Kimiko Yoshida, Retrospective 2000-2010, DVD
Still early in her career, Yoshida has carved a niche for herself in the self-portraiture genre. Marrying aesthetics from East and West - Zen minimalism and baroque profusion - Yoshida’s art lies between the figurative and the abstract, with a metaphysical edge. It aspires to poetry. It awakens the spirit, courts transformation, opens to epiphany. Her stance as an artist is both humanist and feminist, yet conceptually apart from the reigning visual culture that associates women with anomie, detachment, emotional confusion, or duress.
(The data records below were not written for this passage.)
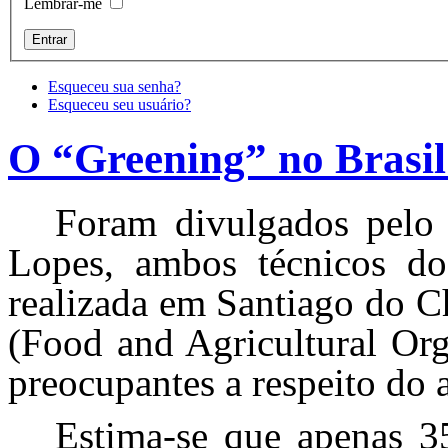
Lembrar-me
Esqueceu sua senha?
Esqueceu seu usuário?
O “Greening” no Brasil
Foram divulgados pelo 
Lopes, ambos técnicos do
realizada em Santiago do C
(Food and Agricultural Org
preocupantes a respeito do
Estima-se que apenas 3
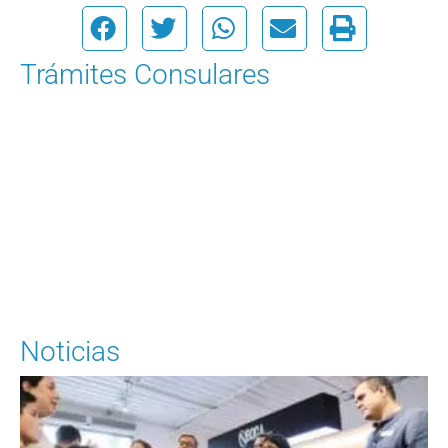
Trámites Consulares
Para solicitar una cita
Ingrese Aquí
Noticias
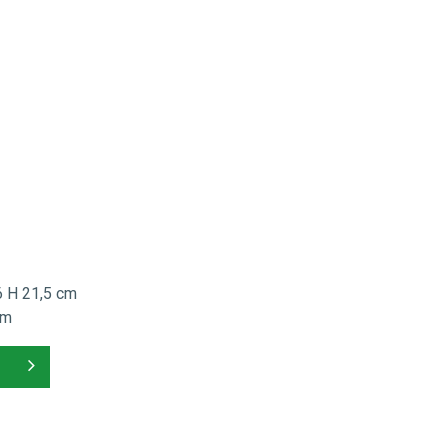
6 H 21,5 cm
cm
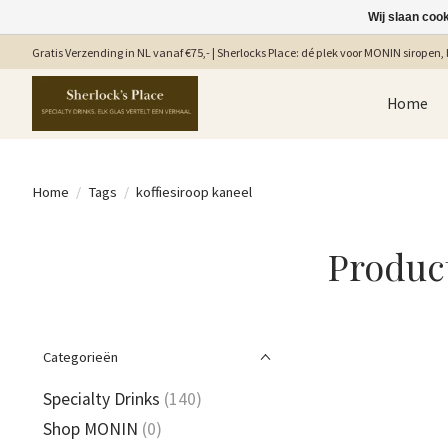
Wij slaan coo
Gratis Verzending in NL vanaf €75,- | Sherlocks Place: dé plek voor MONIN siropen, b
Home
Home
/
Tags
/
koffiesiroop kaneel
Produc
Categorieën
Specialty Drinks
(140)
Shop MONIN
(0)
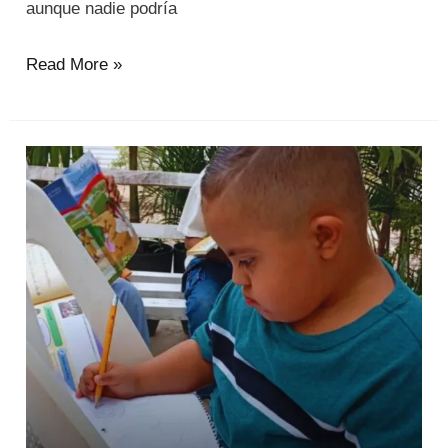
aunque nadie podría
Read More »
Inclusión
que
transforma
el
discipulado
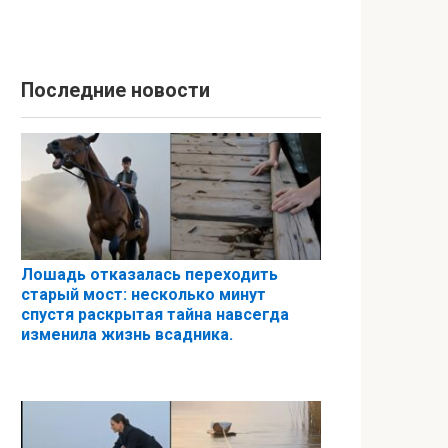
Последние новости
Лошадь отказалась переходить
старый мост: несколько минут
спустя раскрытая тайна навсегда
изменила жизнь всадника.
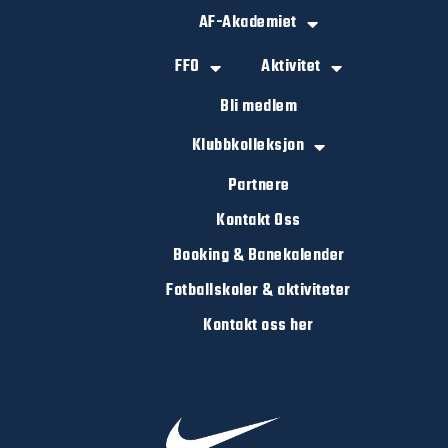
AF-Akademiet
FFO
Aktivitet
Bli medlem
Klubbkolleksjon
Partnere
Kontakt Oss
Booking & Banekalender
Fotballskoler & aktiviteter
Kontakt oss her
She celebrates the timeless beauty, powerful presence, and lineage of women in the grand scheme of Being, not in relation to ego.
With Intangible Brides, Yoshida established her signature style, marrying the subtraction and minimalism of Japanese art and Zen with the seductive profusion of baroque art. Using a Hasselblad 6×6 and shooting film (and recently, shooting digitally on occasion), she works in a square format, the symbol of stability in Zen. Backgrounds are monochromatic, matching colors in the costuming, makeup, and objects in the image.
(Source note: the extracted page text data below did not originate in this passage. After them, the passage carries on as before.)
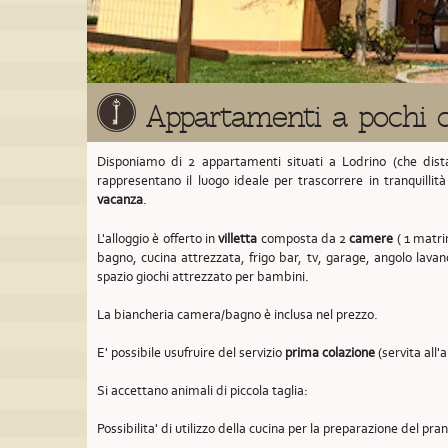
Appartamenti a pochi c
Disponiamo di 2 appartamenti situati a Lodrino
(che dist
rappresentano il luogo ideale per trascorrere in tranquillit
vacanza
.
L'alloggio è offerto in
villetta
composta da 2
camere
( 1 matrim
bagno, cucina attrezzata, frigo bar, tv, garage, angolo lavan
spazio giochi attrezzato per bambini.
La biancheria camera/bagno è inclusa nel prezzo.
E' possibile usufruire del servizio
prima colazione
(servita all'
Si accettano animali di piccola taglia:
Possibilita' di utilizzo della cucina per la preparazione del pra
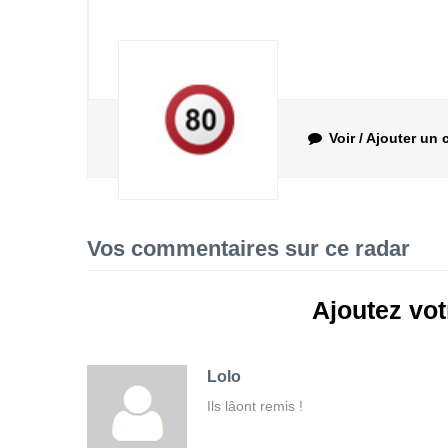
Voir / Ajouter un
Vos commentaires sur ce radar
Ajoutez vo
Lolo
Ils lâont remis !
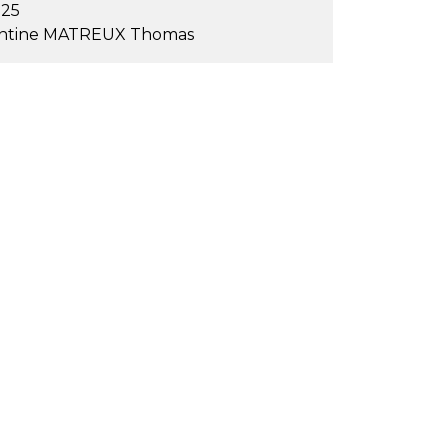
025
ntine
MATREUX Thomas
The other aspect to Yoshida’s whereabouts relates to the hundreds of photographs she has created over the past ten years. In these, as in works by Cindy Sherman and a number of others known for self-portraiture, the photographer disappears beneath elaborate costuming, body paint, and artifacts, transforming herself into a range of women. From The Phoenix Bride, China to The Blue Kenya Bride to The Beijing Opera Bride, Yoshida’s vivid ensemble blends countless cultures, rituals, and mythologies to summon timeless female beauty - goddess to warrior to pop culture icon.
Like a mannequin, Yoshida provides the form of the bride who emerges. Sometimes it is only the smallest visible facial feature or nuance that gives the bride life. In Tamates Bride, Vanuatu, the mouth with geisha-red lip paint establishes the human, which is otherwise nearly obscured by the insect-like headdress. And some Brides might even appear to be male, such as Torero (Remembering Picasso) and The Bride King of Vicus.
As subject matter for the fifteen self-portraits in Paintings, Yoshida turned to the masters Rembrandt, Picasso, Gauguin, Delacroix and others. While maintaining the formal solemnity of all her self-portraits, she introduces a playful twist in costuming, abandoning authenticity in favor of a technique known as bricolage. Bricolage in general refers to using materials at hand or importing objects from one culture to another and changing their meaning. The layers of meaning are amplified by the substitution of an unexpected object for the one that would ordinarily appear.